ABOUT THIS EXERCISE
Going through the entries below, find how many lines hold "models", then give that number alone.

(Pictures paired with source code)
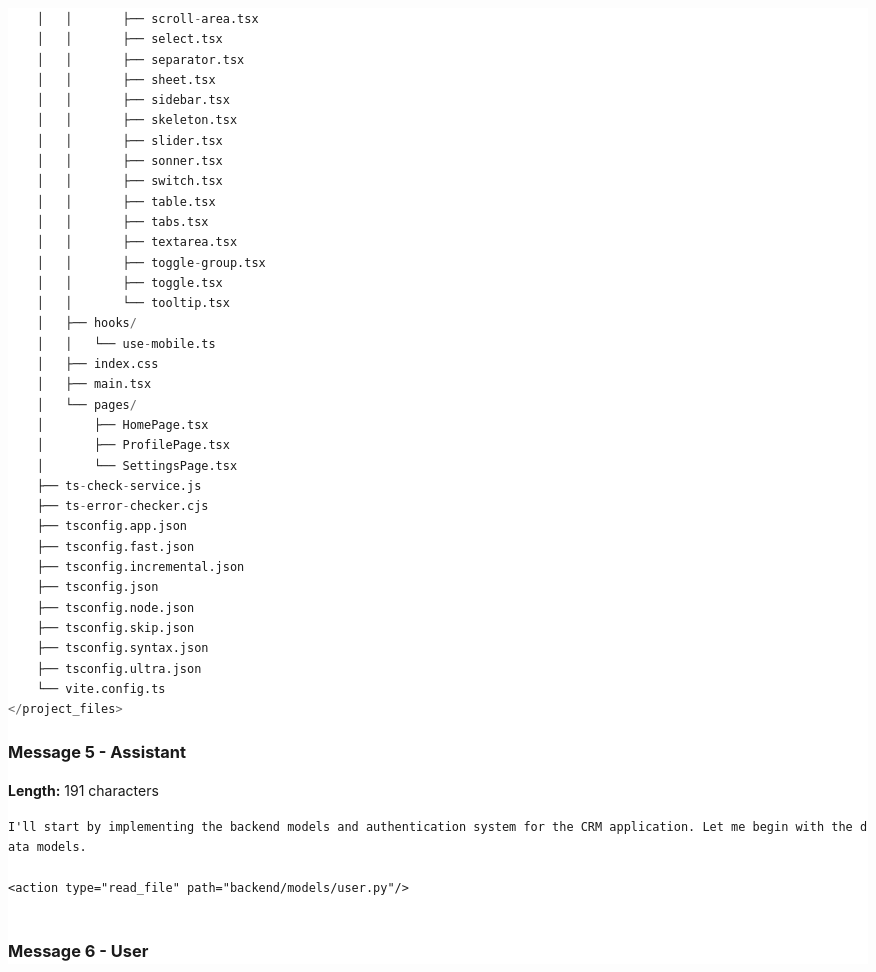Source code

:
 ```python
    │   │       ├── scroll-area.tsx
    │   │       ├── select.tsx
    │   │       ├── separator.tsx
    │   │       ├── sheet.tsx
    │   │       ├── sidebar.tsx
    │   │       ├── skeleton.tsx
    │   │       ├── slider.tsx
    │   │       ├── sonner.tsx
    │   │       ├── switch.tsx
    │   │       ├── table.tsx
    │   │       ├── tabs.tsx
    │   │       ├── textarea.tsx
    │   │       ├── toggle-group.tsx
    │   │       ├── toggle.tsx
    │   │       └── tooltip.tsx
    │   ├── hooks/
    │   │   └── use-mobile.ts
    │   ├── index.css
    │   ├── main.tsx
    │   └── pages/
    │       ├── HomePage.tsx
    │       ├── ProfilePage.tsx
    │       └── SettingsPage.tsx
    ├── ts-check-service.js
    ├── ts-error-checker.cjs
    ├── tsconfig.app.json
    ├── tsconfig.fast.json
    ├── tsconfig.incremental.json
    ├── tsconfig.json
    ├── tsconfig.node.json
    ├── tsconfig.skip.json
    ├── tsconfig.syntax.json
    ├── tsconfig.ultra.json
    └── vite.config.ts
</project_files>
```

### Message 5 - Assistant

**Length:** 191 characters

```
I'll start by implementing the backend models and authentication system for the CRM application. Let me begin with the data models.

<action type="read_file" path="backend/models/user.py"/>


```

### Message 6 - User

...

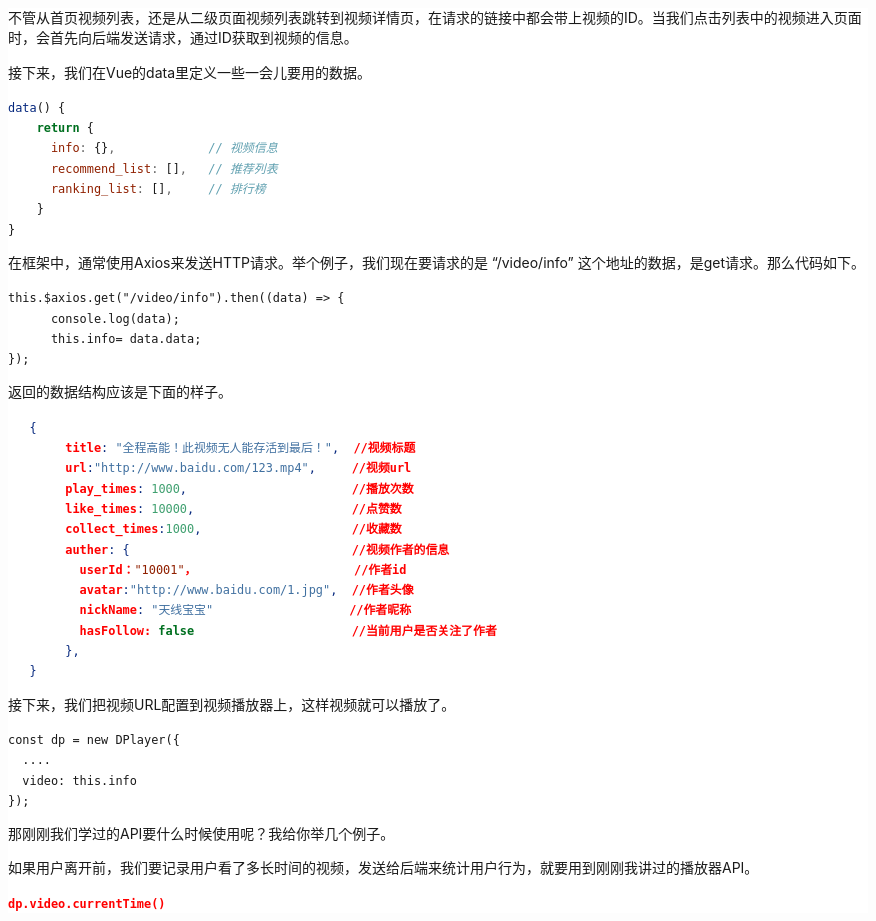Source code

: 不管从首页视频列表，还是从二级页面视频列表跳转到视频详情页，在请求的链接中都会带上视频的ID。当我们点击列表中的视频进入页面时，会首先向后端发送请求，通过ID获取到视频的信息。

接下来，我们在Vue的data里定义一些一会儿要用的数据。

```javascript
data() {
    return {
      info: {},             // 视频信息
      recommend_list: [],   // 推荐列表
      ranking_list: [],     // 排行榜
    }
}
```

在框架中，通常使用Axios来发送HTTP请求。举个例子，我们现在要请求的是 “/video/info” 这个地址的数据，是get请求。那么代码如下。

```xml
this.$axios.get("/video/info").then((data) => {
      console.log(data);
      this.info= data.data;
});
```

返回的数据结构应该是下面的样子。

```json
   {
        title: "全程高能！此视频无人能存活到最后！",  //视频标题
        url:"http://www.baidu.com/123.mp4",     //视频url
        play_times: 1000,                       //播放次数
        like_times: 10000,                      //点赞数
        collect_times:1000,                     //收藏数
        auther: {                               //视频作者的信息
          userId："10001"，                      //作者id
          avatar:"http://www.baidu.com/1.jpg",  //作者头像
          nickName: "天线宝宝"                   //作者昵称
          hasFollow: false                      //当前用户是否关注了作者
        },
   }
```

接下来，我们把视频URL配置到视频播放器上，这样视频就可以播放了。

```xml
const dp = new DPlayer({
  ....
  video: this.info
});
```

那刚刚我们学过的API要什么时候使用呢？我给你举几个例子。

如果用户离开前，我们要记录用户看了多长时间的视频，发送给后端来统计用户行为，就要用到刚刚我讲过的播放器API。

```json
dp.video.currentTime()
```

ANSWER SPACE
2